10 septiembre 2010

Metro


La historia de Pepe va más o menos asì.

Lo veía por el barrio, siempre guarro, siempre vago, sin aspiración a cambiar siquiera su par de tenis viejos por unos que no olieran “a queso”.


Desde que toda la chamacada jugaba en las calles solíamos decirle “El MuCín” que de manera original era “El Mugrosín”. Dados los apodos infantiles y los motes de personalidad nunca se lo cambiamos, incluso cuando tuvo su primera novia por los tiempos de la Prepa la apodamos “La LiMuCina” –Nomás por joder-.

De la bola de mocosos que siempre anduvimos juntos en las buenas y en las malas, El MuCín fue el que más sobrevivió a la tormenta de madrazos que nos daba la vida.

Yo entraba a la Universidad y para poder llegar había que atravesar medio Distrito Federal en metro –para llegar más rápido a CU-.


El me acompañó a hacer mi exámen de admisión, pues nuestras sagradas mamacitas le tenían harta confianza dada su corpulencia y torpeza en el actuar. Nadie se imaginaba que este cabroncito ya nos había manoseado a casi todas por andar jugando “a las escondidas” en el solar de fut-bol. La neta fue el que mejor me besó hasta ese momento, pero tan aburrido era que el tiempo y nuestras vivencias post-pubertad nos ofrecieron un extraño y entrañable lazo de amistad.


Era en el metro donde me causaba muchísima curiosidad verle.


Siempre me dejaba en el rincón, procurando que nadie, en el arranque de empujones y manoseos, me tocara. Sin embargo, en los viajes “larguitos” su costumbre era alejarse pidiendo que no le quitara los ojos de encima para ver de qué manera se entremezclaba con la gente rozando sus piernas, tocando de cierta forma a los weyes sin que éstos lo tomaran a manera de cogida.

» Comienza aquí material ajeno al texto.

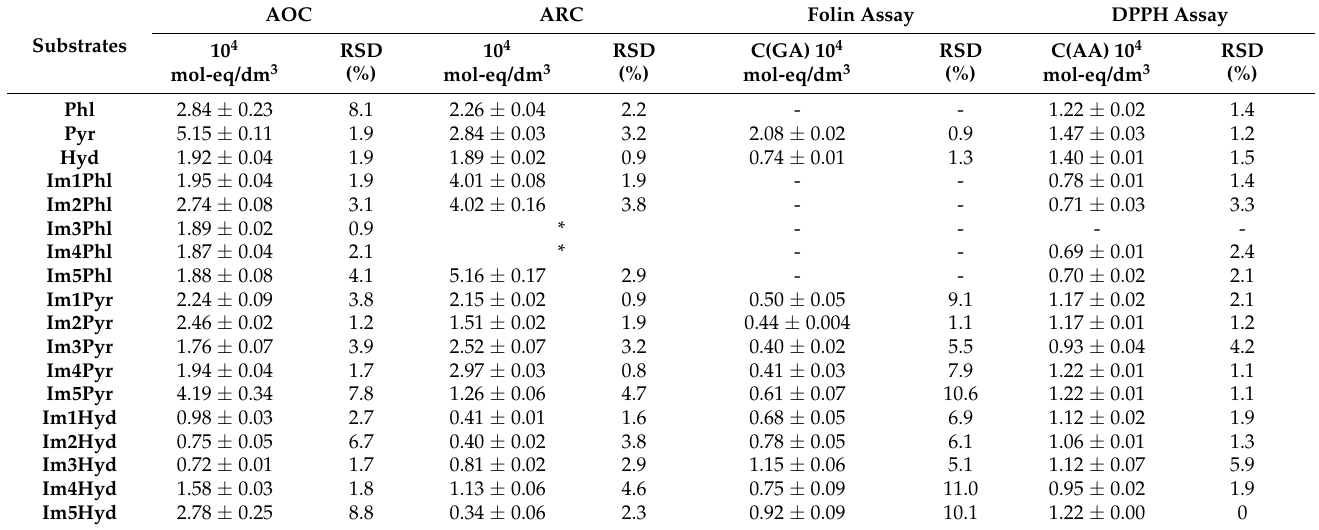
Table 3. Antioxidant properties of phenols and imidazolylpolyphenols (10 4 mol-eq/dm 3 , 25 ◦ C, n = 5, p = 0.95).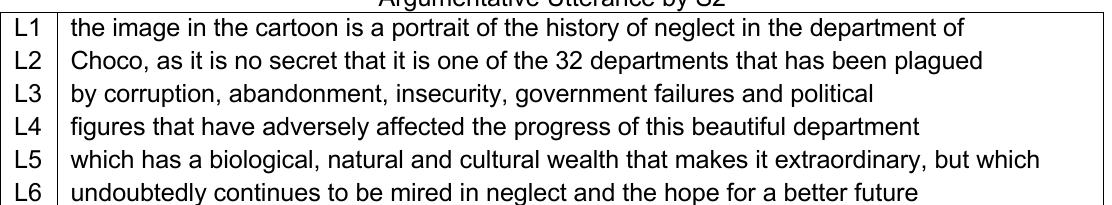
Argumentative Utterance by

Extrañamente fascinante veía cómo disfrutaba entrar a los vagones llenos en los que todo su cuerpo pudiera restregarse a las tetas de las señoras, las chavas, los señores grandes y traseros de gordas que, de ninguna manera perciben que tienen en sus nalgas el pito de éste cabrón.


Entremeterse, despacio, calmado, mirando la transformación de su cara hasta llegar a humedecerse por completo me provocaba un sentir verdaderamente extraño ajeno a querer fajármelo, pero de cualquier forma excitante al grado de que me dejaba calientita.

No fue hasta un concierto pacheco en el que salimos tardísimo donde un guey lo agarró en serio. Lo tomó agresivo por la playera rockera y lo sacó del vagón donde íbamos. Lo madrearía seguramente, pero mi sorpresa cambió al meterse al siguiente vagón, penúltimo a todo el tren.


Y fue ahí donde, con tres testigos y yo tras la ventanilla, avanzamos hasta Indios Verdes con la opción de mirar hacia lo negro del túnel o la verga durísima de quien le propinaba semejante violación.


Desde entonces Pepe y otros cuates puedes verlos de 8:00 a 12:00 en el último vagón con dirección Indios Verdes esperando por otro que se quiera unir al clan.

Fotografía:@romantm

2 comentarios:

fgiucich dijo...

Me encantó el relato. Abrazos.

Doris dijo...

Es una buena historia, pero que paso despues, ¿le gustaria?, o solo quedo con el trauma, o siguio acosando en el metro, bueno dicen que la curiosidad mato al gato, mejor no quiero saber ja ja ja.